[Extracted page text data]
##########
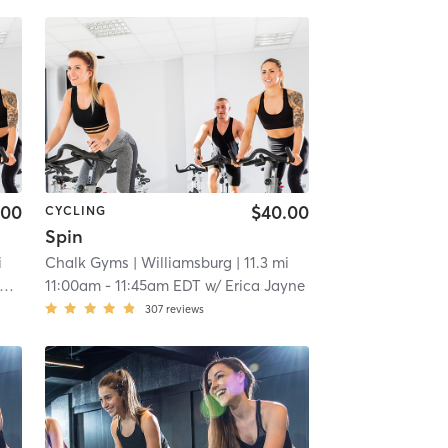
.00
$40.00
CYCLING
Spin
i
Chalk Gyms
| Williamsburg
| 11.3 mi
11:00am
-
11:45am EDT
w/
Erica Jayne
307
reviews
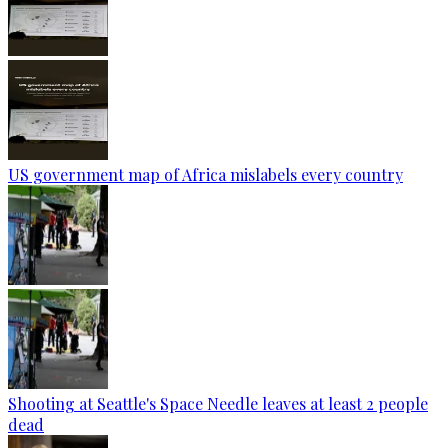
US government map of Africa mislabels every country
Shooting at Seattle's Space Needle leaves at least 2 people
dead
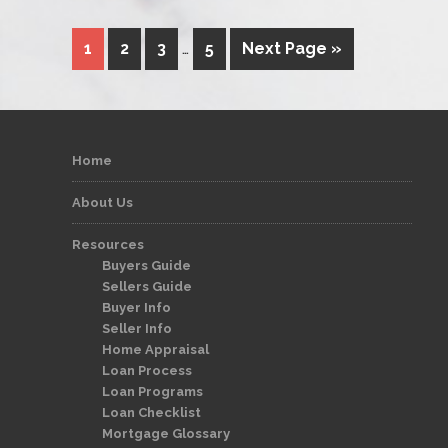
1
2
3
…
5
Next Page »
Home
About Us
Resources
Buyers Guide
Sellers Guide
Buyer Info
Seller Info
Home Appraisal
Loan Process
Loan Programs
Loan Checklist
Mortgage Glossary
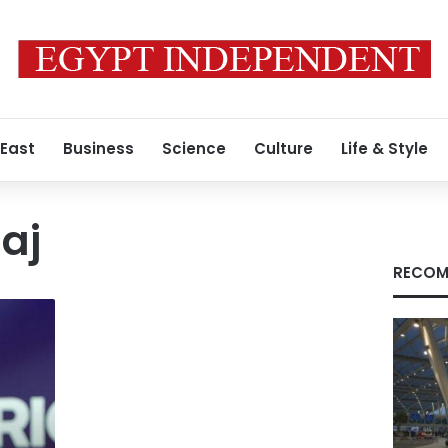
 East
Business
Science
Culture
Life & Style
aj
RECOM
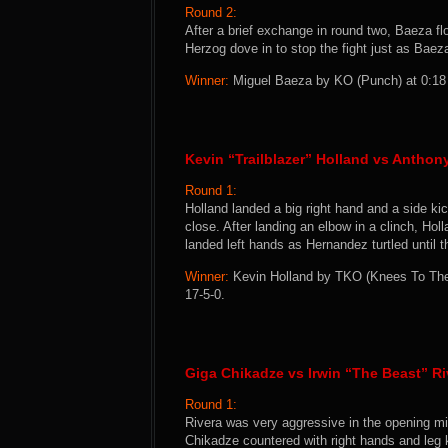
Round 2:
After a brief exchange in round two, Baeza fl
Herzog dove in to stop the fight just as Baez
Winner:
Miguel Baeza by KO (Punch) at 0:18 o
Kevin “Trailblazer” Holland vs Anthon
Round 1:
Holland landed a big right hand and a side kic
close. After landing an elbow in a clinch, H
landed left hands as Hernandez turtled until 
Winner:
Kevin Holland by TKO (Knees To The 
17-5-0.
Giga Chikadze vs Irwin “The Beast” Ri
Round 1:
Rivera was very aggressive in the opening min
Chikadze countered with right hands and leg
##########
### YOUR OBJECTIVE
Nothing in the records should be changed in the copy, but the pictures must be left out.

### YOUR SOLUTION
.00
$40.00
CYCLING
Spin
i
Chalk Gyms
| Williamsburg
| 11.3 mi
11:00am
-
11:45am EDT
w/
Erica Jayne
307
reviews
US government map of Africa mislabels every country
Shooting at Seattle's Space Needle leaves at least 2 people
dead
1
2
3
…
5
Next Page »
Home
About Us
Resources
Buyers Guide
Sellers Guide
Buyer Info
Seller Info
Home Appraisal
Loan Process
Loan Programs
Loan Checklist
Mortgage Glossary
 East
Business
Science
Culture
Life & Style
aj
RECOM
Round 2:
After a brief exchange in round two, Baeza fl
Herzog dove in to stop the fight just as Baez
Winner:
Miguel Baeza by KO (Punch) at 0:18 o
Kevin “Trailblazer” Holland vs Anthon
Round 1:
Holland landed a big right hand and a side kic
close. After landing an elbow in a clinch, H
landed left hands as Hernandez turtled until 
Winner:
Kevin Holland by TKO (Knees To The 
17-5-0.
Giga Chikadze vs Irwin “The Beast” Ri
Round 1:
Rivera was very aggressive in the opening min
Chikadze countered with right hands and leg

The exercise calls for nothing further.